Document excerpt:
####################

# Collet help needed



## gav (Oct 12, 2009)

Whilst in Australia my brother kindly bought me an el cheapo chinese unbranded router. The specs are good and it runs well and came with over $100 of bits al for $75 !!
This is my dilema now. It came with a 1/2 inch collet, a 1/4 collet and an 8 mm collet. 
Very handy as I have a lot of 8mm bits as they are standard here in europe, and I was happy to be able to use the larger 1/2 bits that can be found quite cheaply on ebay.
I have since found a company in Holland that sells 12mm bits at reasonable prices and am now trying to find a 12mm collet for this router.

Here's a pic of the 8mm collet. Has anyone got collets like this for their router ? As mine is unbranded, I need to find a brand that uses these collets.
The upper diameter is 18mm and the lower 15mm if that helps.


----------



## Titus A Duxass (Jan 6, 2010)

Don't know about collets but Trend do a 1/2" to 12mm sleeve - I have one and it works well.


----------



## istracpsboss (Sep 14, 2008)

Crawford Collets probably do them but you'd need to see your bank manager first !

Those aren't like any of mine.

Cheers

Peter


----------



## dutchman 46 (May 23, 2007)

Is there a chance of finding a 1/2 inch to a MM sleeve that will work? It is just a thought. Then the question must be asked, How well dose the Colet work? Some of them to not work as well. because of the finish,


----------



## gav (Oct 12, 2009)

Titus A Duxass said:


> Don't know about collets but Trend do a 1/2" to 12mm sleeve - I have one and it works well.


Hmm, looked on their site and that one is not listed. Must be awfully like tin foil with only a 0.35 mm wall thickness.

Where did you get yours and how long ago ?


----------



## Titus A Duxass (Jan 6, 2010)

It appears that Trend no longer do them.
Sautershop still do them - 

– www.sautershop.de

It'll cost you 10 yoyos though + postage.

I've just had to buy another because I threw the last one out in some rubbish!
Doh!


----------



## dutchman 46 (May 23, 2007)

Hi Gavin! Here is a place that You may want to check out. You did not give a name, but I looked any. Give it a try!wood router bit products - Buy cheap wood router bit form wood router bit wholesalers from china

This one may be better, :http://www.chinasuppliers.globalsources.com/china-suppliers/Routers.htm


----------



## istracpsboss (Sep 14, 2008)

dutchman 46 said:


> This one may be better, :Routers China Manufacturers


I was intrigued by one of the listings 
Router
12mm Router with Input Power of 1,600W, Drill/Hammer Function and 230V Voltage

Must be for hardwoods ! VBG !

Cheers

Peter


----------



## dutchman 46 (May 23, 2007)

It's a bit different that I am used to!


----------



## istracpsboss (Sep 14, 2008)

Love the speeds on this one ! We have lift off!

China Router. Shenzhen Trading Company


----------



## gav (Oct 12, 2009)

I think someone got a bit confused with that listing because it also says it spins in reverse also !


----------



## stuartwatson (Jun 13, 2011)

an adaptor as last guy said will work but
have a similar to yours and is an own make brand from b and q uk 
they will supply by post 
maybe bout 10 euro 
good luck 
stuart 
england


----------



## Paddy37 (Apr 25, 2011)

Hi Gav, that looks like a Triton copy. Even the fence looks the same. Have you tried their website?

Good Luck


----------



## Phil P (Jul 25, 2010)

istracpsboss said:


> Love the speeds on this one ! We have lift off!
> 
> China Router. Shenzhen Trading Company


Wow! China obviously leads the world in bearing technology!


----------



## jschaben (Jun 21, 2009)

istracpsboss said:


> Love the speeds on this one ! We have lift off!
> 
> China Router. Shenzhen Trading Company


Turbine maybe:dance3:


----------

####################

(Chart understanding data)

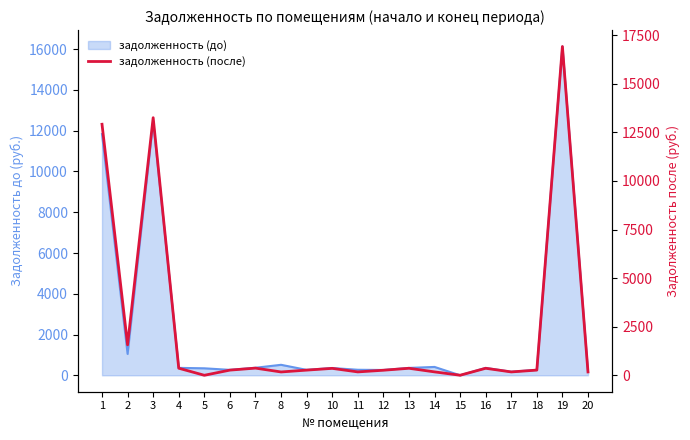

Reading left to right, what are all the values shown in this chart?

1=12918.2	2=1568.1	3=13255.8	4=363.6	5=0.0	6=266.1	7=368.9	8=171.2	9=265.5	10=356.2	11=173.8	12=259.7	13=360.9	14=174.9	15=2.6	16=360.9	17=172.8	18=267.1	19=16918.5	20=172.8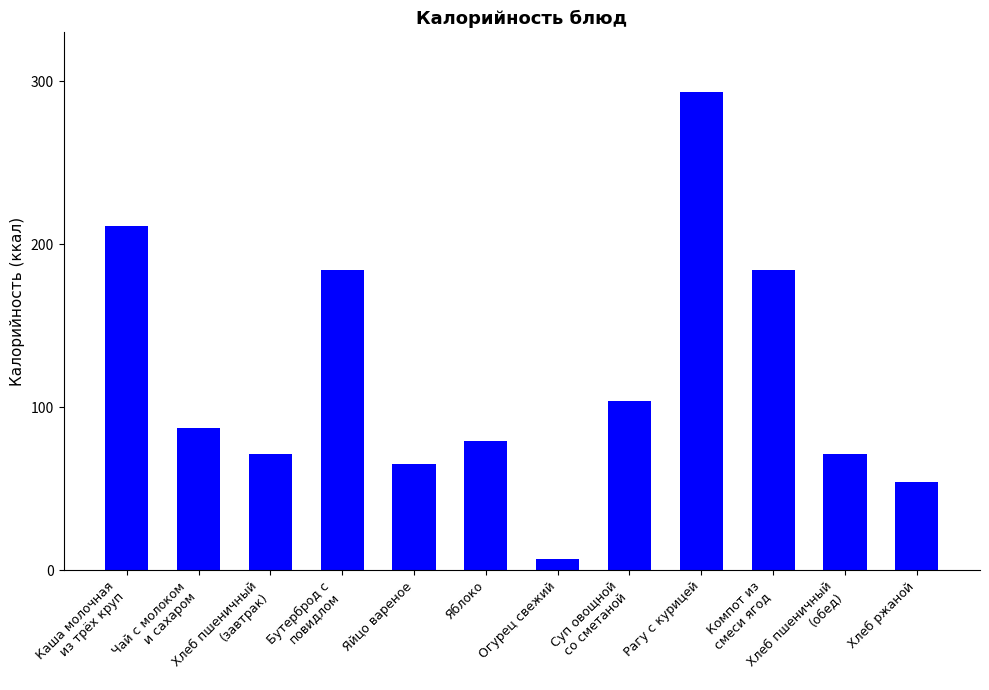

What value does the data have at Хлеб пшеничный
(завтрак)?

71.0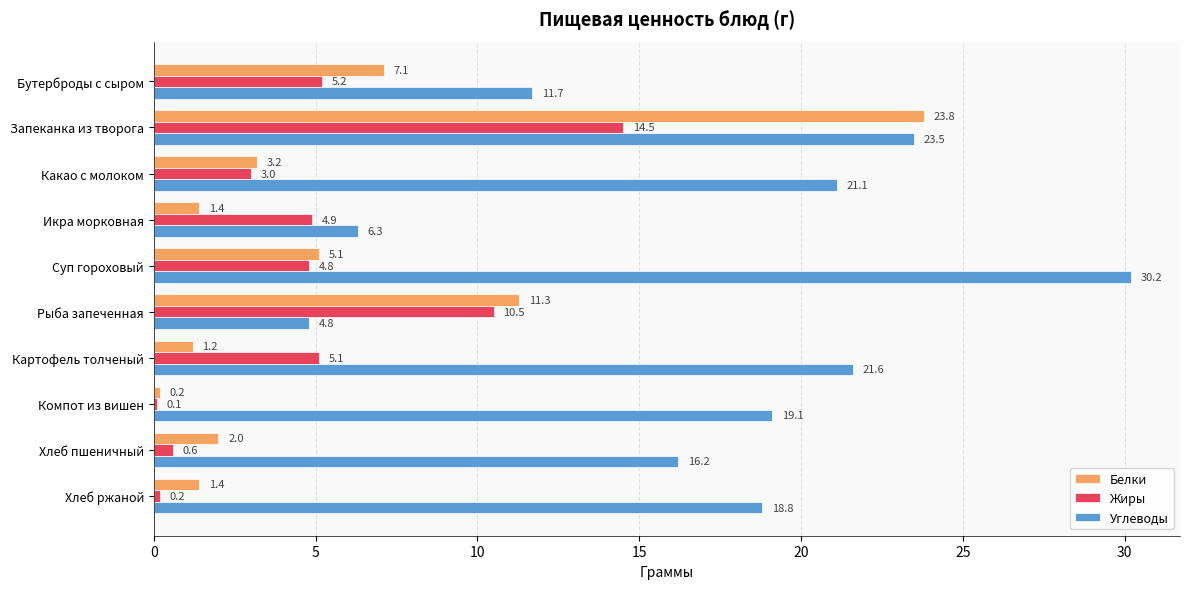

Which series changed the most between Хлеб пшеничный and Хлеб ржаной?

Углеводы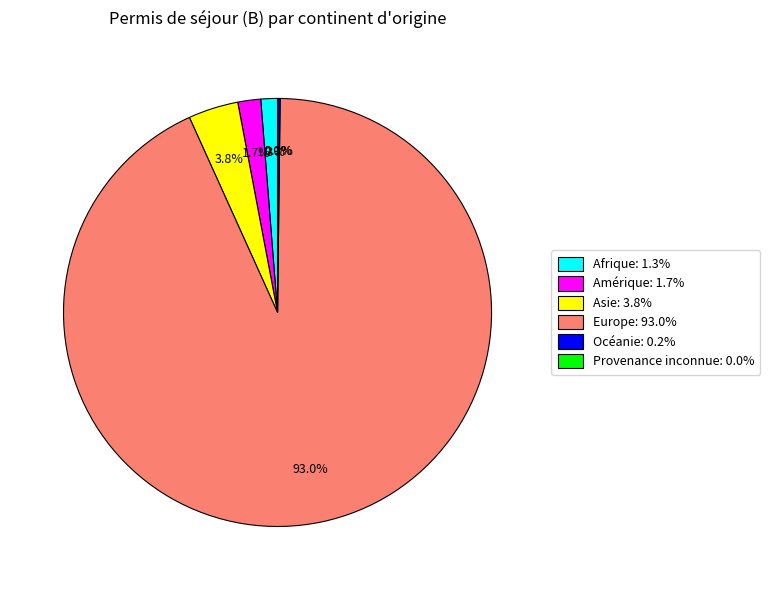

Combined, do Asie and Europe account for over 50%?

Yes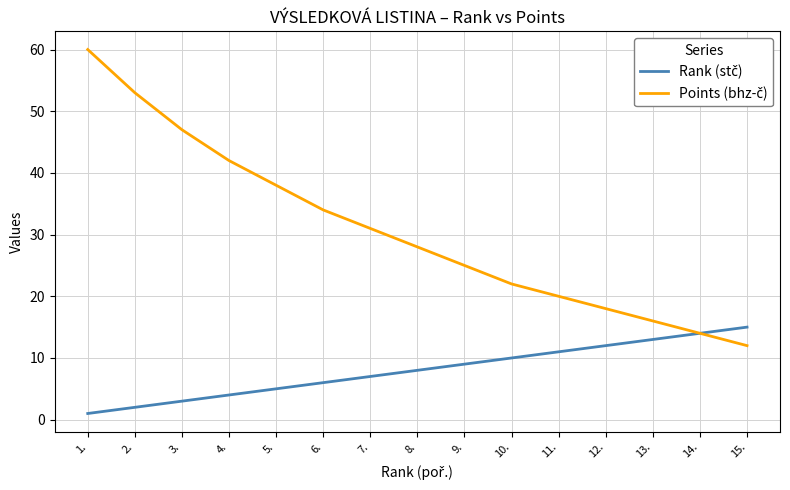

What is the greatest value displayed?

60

####################

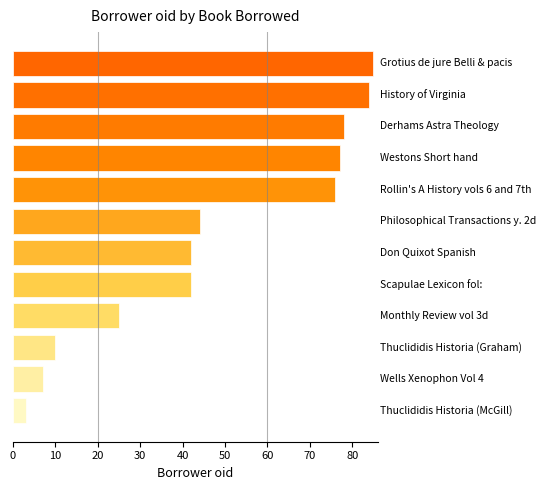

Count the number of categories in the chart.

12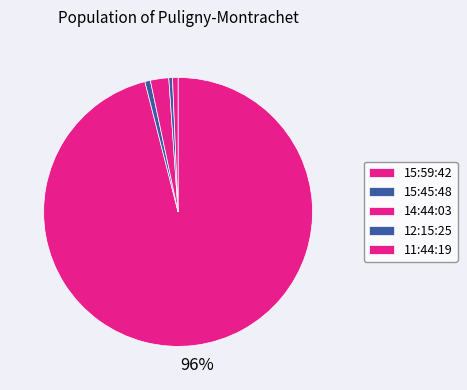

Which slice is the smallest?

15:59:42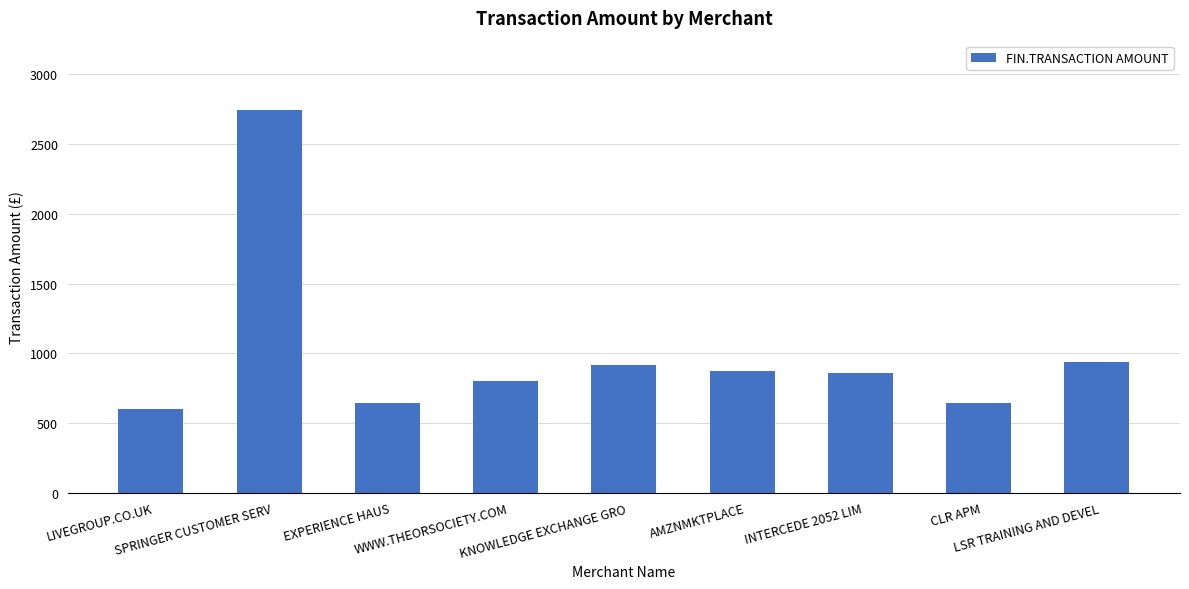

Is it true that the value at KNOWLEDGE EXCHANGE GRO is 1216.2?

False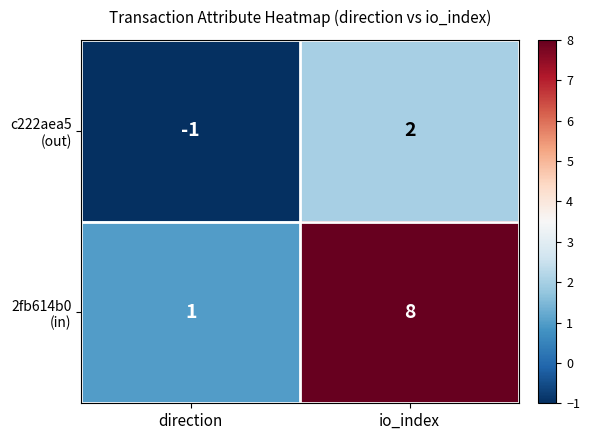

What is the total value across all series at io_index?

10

####################

Exercise brief: In the forum thread about router collets, what upper and lower diameters does the original poster give for the 8mm collet?

Reply to the exercise: The upper diameter is 18mm and the lower diameter is 15mm.